6.18 MIXED-EFFECTS MODEL
A statistical model that includes both fixed and random effects.
6.19 MODELING, STATISTICAL
The mathematical specification of the relationship between inputs (Xs) and outputs (Ys) of a process, e.g., the concentration-response relationship in bioassay or the modeling of the effects of important sources of variation on potency measurement.
[NOTE-1. Modeling includes methods to capture the dependence of the response on the samples, concentration, experimental units, and groups or blocking factors in the assay configuration. 2. Modeling of bioassay data includes making many choices, some of which are driven by the assay design and data. For continuous data there is a choice between linear and nonlinear models. For discrete data there is a choice among logit/log models within a larger family of generalized linear models. In limiting dilution assays, published literature advocates Poisson models and Markov chain binomial models. One can use either fixed-effects models or mixed-effects models for bioassay data. On the one hand, the fixed-effects models are more widely available in software and are somewhat less demanding for statisticians to set up. On the other hand, mixed models have advantages over fixed ones: they are more accommodating of missing data and, more importantly, can allow each block to have different slopes, asymptotes, median effective concentrations required to induce a 50% effect (EC50), or relative potencies. Particularly when the analyst is using straight-line models fitted to nonlinear responses or assay systems in which the concentration-response curve varies from block to block, the mixed model captures the behavior of the assay system in a much more realistic and interpretable way. 3. It is essential that any modeling approach for bioassay data should use all available data simultaneously to estimate the variation (or, in a mixed model, each of several sources of variation). It may be necessary to transform the observations before this modeling to include a variance model or to fit a means model (in which there is a predicted effect for each combination of sample and concentration) to get pooled estimate(s) of variation.]
6.20 NESTED
A factor A is nested within another factor B if the levels of A are different for every level of B.

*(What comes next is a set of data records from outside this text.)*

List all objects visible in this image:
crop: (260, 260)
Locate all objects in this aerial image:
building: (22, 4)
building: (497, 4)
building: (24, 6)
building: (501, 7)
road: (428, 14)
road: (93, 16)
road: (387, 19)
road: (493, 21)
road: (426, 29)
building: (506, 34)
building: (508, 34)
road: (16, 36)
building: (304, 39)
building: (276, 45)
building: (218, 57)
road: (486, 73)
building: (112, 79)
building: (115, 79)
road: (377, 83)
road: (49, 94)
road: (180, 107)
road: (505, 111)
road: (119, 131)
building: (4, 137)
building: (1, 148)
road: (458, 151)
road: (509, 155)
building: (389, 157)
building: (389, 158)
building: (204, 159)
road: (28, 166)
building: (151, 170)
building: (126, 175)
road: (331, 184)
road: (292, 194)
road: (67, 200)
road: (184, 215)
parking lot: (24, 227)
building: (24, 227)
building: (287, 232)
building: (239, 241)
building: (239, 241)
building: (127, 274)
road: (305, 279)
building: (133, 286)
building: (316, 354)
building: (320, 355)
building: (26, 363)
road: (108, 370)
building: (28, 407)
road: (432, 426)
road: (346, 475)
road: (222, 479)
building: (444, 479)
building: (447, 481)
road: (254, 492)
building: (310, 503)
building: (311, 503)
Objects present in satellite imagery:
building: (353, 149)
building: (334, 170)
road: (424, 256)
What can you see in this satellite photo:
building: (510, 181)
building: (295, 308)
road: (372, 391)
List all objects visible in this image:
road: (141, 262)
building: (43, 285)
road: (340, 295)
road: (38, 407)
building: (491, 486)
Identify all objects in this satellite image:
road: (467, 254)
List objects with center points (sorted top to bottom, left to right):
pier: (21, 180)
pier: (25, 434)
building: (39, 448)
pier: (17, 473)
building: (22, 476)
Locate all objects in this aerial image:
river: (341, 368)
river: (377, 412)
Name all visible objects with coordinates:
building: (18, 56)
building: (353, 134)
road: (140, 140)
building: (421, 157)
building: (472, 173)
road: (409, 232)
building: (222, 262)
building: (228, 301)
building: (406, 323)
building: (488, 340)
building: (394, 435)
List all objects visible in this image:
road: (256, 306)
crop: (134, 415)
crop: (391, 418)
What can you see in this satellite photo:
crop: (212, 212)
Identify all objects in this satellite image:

[NOTE-1. For example, in a bioassay validation experiment two analysts may perform assays on five days each. If the calendar days for the first analyst are distinct from those of the second analyst, days are nested within analyst. 2. Nested factors have a hierarchical relationship. 3. For two factors to be nested they must satisfy the following: (a) they are applied to different-sized experimental units; (b) the larger experimental unit contains more than one of the smaller experimental units; and (c) the factor applied to the smaller experimental unit is not fully crossed (q.v.) with the factor applied to the larger experimental unit. When conditions (a) and (b) are satisfied and the factors are partially crossed, then the experiment is partially crossed and partially nested. Experiments with this structure require particular care for proper analysis.]
6.21 PARALLELISM (OF CONCENTRATION-RESPONSE CURVES)
A quality in which the concentration-response curves of the Test sample and the Reference Standard are identical in shape and differ only by a horizontal difference that is a constant function of relative potency.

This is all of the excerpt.